Consigne A: D'après l'entretien sur la grève de l'UNTM, pour quelle raison les syndicalistes avaient-ils décidé de se retirer des négociations, qu'il y ait accord ou non ? Répondez en une ou deux phrases.

Texte à lire:
+---+
Après les 72 heures de grève observées les 18, 19 et 20 novembre 2020, par la plus grande centrale syndicale du pays, le patron de l’Union nationale des travailleurs du Mali (UNTM), Yacouba KATILE, dans un entretien accordé à notre confrère Blo-Info, fait le bilan, revient sur raisons de cet arrêt de travail ainsi que les causes de l’échec des négociations avec le Gouvernement avant d’annoncer qu’un nouveau préavis sera déposé en ce début de semaine après une évaluation de la situation.

 

Monsieur KATILE, quels étaient les points de revendications qui n’ont pas été satisfaits et qui vous ont poussé à la grève ?
KATILE : Je l’ai déjà expliqué dans les interviews. À partir du mercredi à 00h, avec le Gouvernement, faute d’entente finalement, nous sommes partis en grève. Et lorsqu’on quittait la table de négociations, c’était le lundi. À la veille, pensant qu’on allait peut-être reprendre, nous avons dit qu’il y ait accord ou pas, nous allions nous retirer pour faire face à la gestion de notre mot d’ordre de grève. C’est ce que nous avons mis en exécution exactement. C’est à partir de midi que nous avons reçu la convocation du Gouvernement pour nous dire de revenir à partir de 15 heures sur les différents points à l’ordre du jour. Ce qui a fait que le mardi, à partir de midi, nous nous sommes retirés. On ne pouvait plus revenir autour de la table de négociations, et la grève était consommée.
L’UNTM n’est contre personne. Nous n’avons jamais voulu nous prononcer par rapport à la situation des autres. Nous nous sommes toujours abstenus d’intervenir dans la situation des gens. Mais, ce qu’il faut retenir, c’est qu’il y a souvent des éléments de comparaison. Alors, il se trouve que le Mali est dans une situation où certains pensent que le moment n’est pas opportun. Dans tous les cas, nous reviendrons par rapport à ça.
+---+
Enregistrements à traiter:
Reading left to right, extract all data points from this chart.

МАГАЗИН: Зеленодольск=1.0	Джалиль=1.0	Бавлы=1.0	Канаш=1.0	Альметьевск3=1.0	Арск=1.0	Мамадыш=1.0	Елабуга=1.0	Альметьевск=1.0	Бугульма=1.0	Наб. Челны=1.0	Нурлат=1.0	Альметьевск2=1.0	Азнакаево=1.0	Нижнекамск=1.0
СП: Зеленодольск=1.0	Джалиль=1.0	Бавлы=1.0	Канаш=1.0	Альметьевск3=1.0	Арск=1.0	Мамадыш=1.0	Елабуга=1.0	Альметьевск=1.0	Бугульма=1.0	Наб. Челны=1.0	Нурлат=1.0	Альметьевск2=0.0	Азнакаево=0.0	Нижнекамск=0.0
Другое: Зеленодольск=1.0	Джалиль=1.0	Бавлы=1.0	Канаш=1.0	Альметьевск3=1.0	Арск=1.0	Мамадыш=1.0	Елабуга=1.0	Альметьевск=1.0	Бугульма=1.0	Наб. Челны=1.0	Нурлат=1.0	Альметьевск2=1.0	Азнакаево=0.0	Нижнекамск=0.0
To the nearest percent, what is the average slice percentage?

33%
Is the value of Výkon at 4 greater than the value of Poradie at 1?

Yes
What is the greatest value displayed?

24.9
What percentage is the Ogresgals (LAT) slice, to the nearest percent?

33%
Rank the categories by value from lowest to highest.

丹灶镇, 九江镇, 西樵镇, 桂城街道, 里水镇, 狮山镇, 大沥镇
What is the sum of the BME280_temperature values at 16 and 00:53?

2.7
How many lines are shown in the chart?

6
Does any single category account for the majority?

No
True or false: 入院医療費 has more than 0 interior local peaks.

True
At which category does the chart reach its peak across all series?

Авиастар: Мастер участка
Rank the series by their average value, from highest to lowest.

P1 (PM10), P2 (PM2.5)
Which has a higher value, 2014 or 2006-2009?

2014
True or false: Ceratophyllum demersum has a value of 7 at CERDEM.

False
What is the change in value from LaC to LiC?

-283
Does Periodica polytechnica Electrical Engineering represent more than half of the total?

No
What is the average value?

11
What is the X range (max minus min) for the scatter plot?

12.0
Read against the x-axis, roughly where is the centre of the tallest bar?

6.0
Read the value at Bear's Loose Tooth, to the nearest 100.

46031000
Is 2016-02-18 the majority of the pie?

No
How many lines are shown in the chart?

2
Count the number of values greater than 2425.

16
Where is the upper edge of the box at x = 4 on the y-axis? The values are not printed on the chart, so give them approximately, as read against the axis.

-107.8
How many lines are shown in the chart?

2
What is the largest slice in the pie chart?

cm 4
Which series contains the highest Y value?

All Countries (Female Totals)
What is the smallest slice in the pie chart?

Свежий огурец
+---+
Consigne B: Recopiez à l'identique les enregistrements, depuis leur début jusqu'à la ligne contenant « What is the change in value from LaC to LiC? », cette dernière comprise.

Réponse A: Ils avaient décidé de se retirer pour faire face à la gestion de leur mot d'ordre de grève.

Réponse B:
Reading left to right, extract all data points from this chart.

МАГАЗИН: Зеленодольск=1.0	Джалиль=1.0	Бавлы=1.0	Канаш=1.0	Альметьевск3=1.0	Арск=1.0	Мамадыш=1.0	Елабуга=1.0	Альметьевск=1.0	Бугульма=1.0	Наб. Челны=1.0	Нурлат=1.0	Альметьевск2=1.0	Азнакаево=1.0	Нижнекамск=1.0
СП: Зеленодольск=1.0	Джалиль=1.0	Бавлы=1.0	Канаш=1.0	Альметьевск3=1.0	Арск=1.0	Мамадыш=1.0	Елабуга=1.0	Альметьевск=1.0	Бугульма=1.0	Наб. Челны=1.0	Нурлат=1.0	Альметьевск2=0.0	Азнакаево=0.0	Нижнекамск=0.0
Другое: Зеленодольск=1.0	Джалиль=1.0	Бавлы=1.0	Канаш=1.0	Альметьевск3=1.0	Арск=1.0	Мамадыш=1.0	Елабуга=1.0	Альметьевск=1.0	Бугульма=1.0	Наб. Челны=1.0	Нурлат=1.0	Альметьевск2=1.0	Азнакаево=0.0	Нижнекамск=0.0
To the nearest percent, what is the average slice percentage?

33%
Is the value of Výkon at 4 greater than the value of Poradie at 1?

Yes
What is the greatest value displayed?

24.9
What percentage is the Ogresgals (LAT) slice, to the nearest percent?

33%
Rank the categories by value from lowest to highest.

丹灶镇, 九江镇, 西樵镇, 桂城街道, 里水镇, 狮山镇, 大沥镇
What is the sum of the BME280_temperature values at 16 and 00:53?

2.7
How many lines are shown in the chart?

6
Does any single category account for the majority?

No
True or false: 入院医療費 has more than 0 interior local peaks.

True
At which category does the chart reach its peak across all series?

Авиастар: Мастер участка
Rank the series by their average value, from highest to lowest.

P1 (PM10), P2 (PM2.5)
Which has a higher value, 2014 or 2006-2009?

2014
True or false: Ceratophyllum demersum has a value of 7 at CERDEM.

False
What is the change in value from LaC to LiC?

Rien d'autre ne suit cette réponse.